In the case of life insurance, for example, it's presumed the insured outlives the beneficiary, and the money goes to the secondary or contingent beneficiary. Deaths may be treated as simultaneous under the law even when one spouse dies within five days after the other one if both died due to a common accident. And some states have modified that act for people surviving as much as 120 days.
The following is an example of a state's Simultaneous Death Act:
"§ 2105.32. When person is deemed to have predeceased another person.

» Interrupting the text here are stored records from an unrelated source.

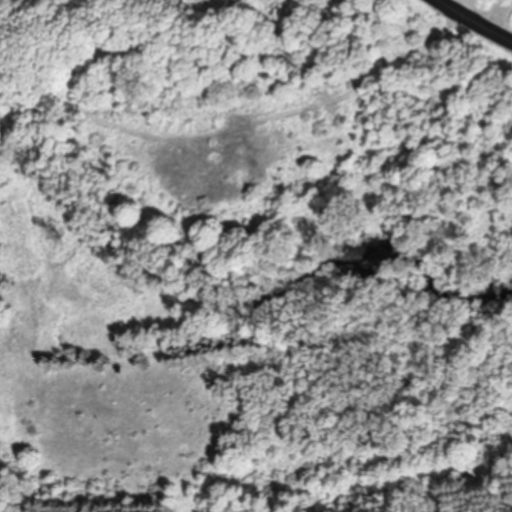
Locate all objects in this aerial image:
road: (465, 5)
road: (477, 19)
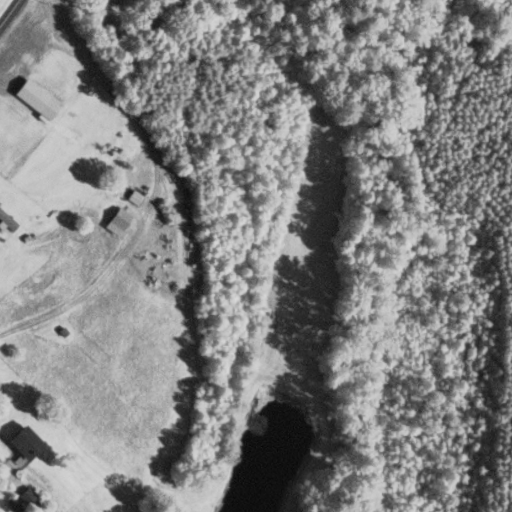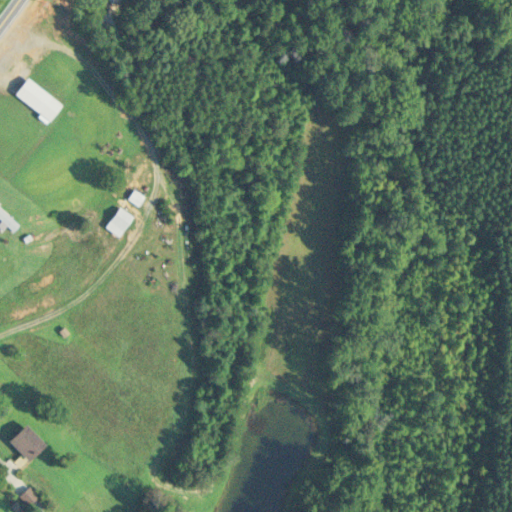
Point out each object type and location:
road: (8, 12)
road: (114, 35)
building: (35, 98)
building: (134, 196)
building: (6, 220)
building: (116, 220)
building: (24, 442)
road: (4, 469)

(A) Except as provided in section 2105.36 of the Revised Code, a person who is not established by clear and convincing evidence to have survived another specified person by one hundred twenty hours is deemed to have predeceased the other person for the following purposes:
- When the title to real or personal property or the devolution of real or personal property depends upon a person's survivorship of the death of another person;
- When the right to elect an interest in or exempt a surviving spouse's share of an intestate estate under section 2105.06 of the Revised Code depends upon a person's survivorship of the death of another person;
- When the right to elect an interest in or exempt an interest of the decedent in the mansion house pursuant to section 2106.10 of the Revised Code depends upon a person's survivorship of the death of another person;
- When the right to elect an interest in or exempt an allowance for support pursuant to section 2106.13 of the Revised Code depends upon a person's survivorship of the death of another person.
(B) This section does not apply if its application would result in a taking of an intestate estate by the state.

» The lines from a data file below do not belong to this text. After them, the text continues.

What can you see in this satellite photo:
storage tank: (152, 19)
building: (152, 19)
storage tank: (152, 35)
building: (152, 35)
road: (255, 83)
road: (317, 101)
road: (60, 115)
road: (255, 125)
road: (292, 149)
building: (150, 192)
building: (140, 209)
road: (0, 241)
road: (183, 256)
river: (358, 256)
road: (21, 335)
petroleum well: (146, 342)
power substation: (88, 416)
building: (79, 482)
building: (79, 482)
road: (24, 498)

§ 2105.34. Disposition where there are co-owners with right of survivorship.
Except as provided in section 2105.36 of the Revised Code:
- If it is not established by clear and convincing evidence that one of two co-owners with right of survivorship in specified real or personal property survived the other co-owner by one hundred twenty hours, that property shall pass as if each person had survived the other person by one hundred twenty hours.
- If there are more than two co-owners with right of survivorship in specified real or personal property and it is not established by clear and convincing evidence that at least one of the co-owners survived the others by one hundred twenty hours, that property shall pass in the proportion that each person owns.

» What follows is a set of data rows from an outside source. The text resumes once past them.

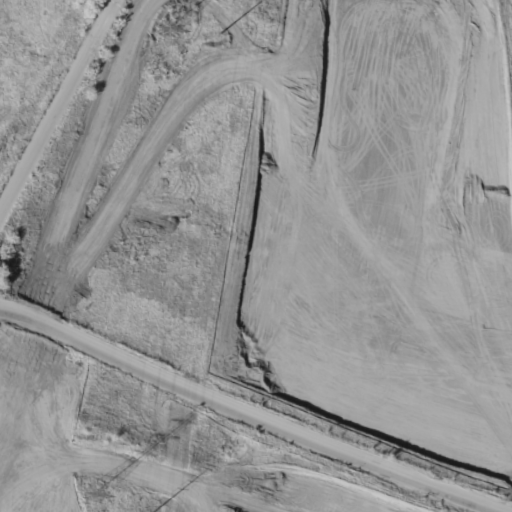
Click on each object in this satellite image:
power tower: (164, 29)
power tower: (217, 35)
power substation: (370, 70)
road: (56, 106)
road: (255, 170)
power tower: (93, 496)
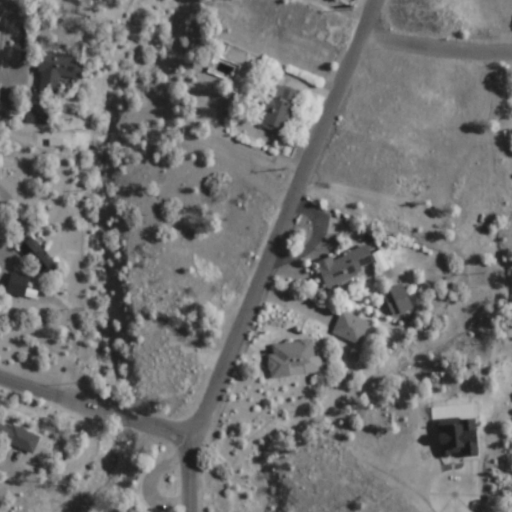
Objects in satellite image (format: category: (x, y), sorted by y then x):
road: (439, 51)
building: (57, 70)
building: (277, 106)
building: (36, 115)
road: (272, 252)
building: (37, 257)
building: (345, 265)
building: (18, 285)
building: (398, 300)
road: (508, 303)
building: (350, 327)
building: (294, 360)
building: (163, 365)
road: (98, 401)
building: (18, 437)
building: (458, 437)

§ 2105.36. Governing instrument provisions; effect of statute against perpetuities.
A person who is not established by clear and convincing evidence to have survived another specified person by one hundred twenty hours shall not be deemed to have predeceased the other person if any of the following apply:
- The governing instrument contains language dealing explicitly with simultaneous deaths or deaths in a common disaster, and that language is operative under the situation in question.
- The governing instrument expressly indicates that a person is not required to survive an event by any specified period in order for any right or interest governed by the instrument to properly vest or transfer.
- The governing instrument expressly requires the person to survive the event for a specified period in order for any right or interest governed by the instrument to properly vest or transfer, and the survival of the event by the person or survival of the event by the person for the specified period is established by clear and convincing evidence.
- The imposition of a one-hundred-twenty-hour requirement of the person's survival of the other specified person causes a nonvested property interest or a power of appointment to be invalid under section 2131.08 of the Revised Code, and the person's survival of the other specified person is established by clear and convincing evidence.
- The application of a one-hundred-twenty-hour requirement of survival to multiple governing instruments would result in an unintended failure or duplication of a disposition, and the person's survival of the other specified person is established by clear and convincing evidence."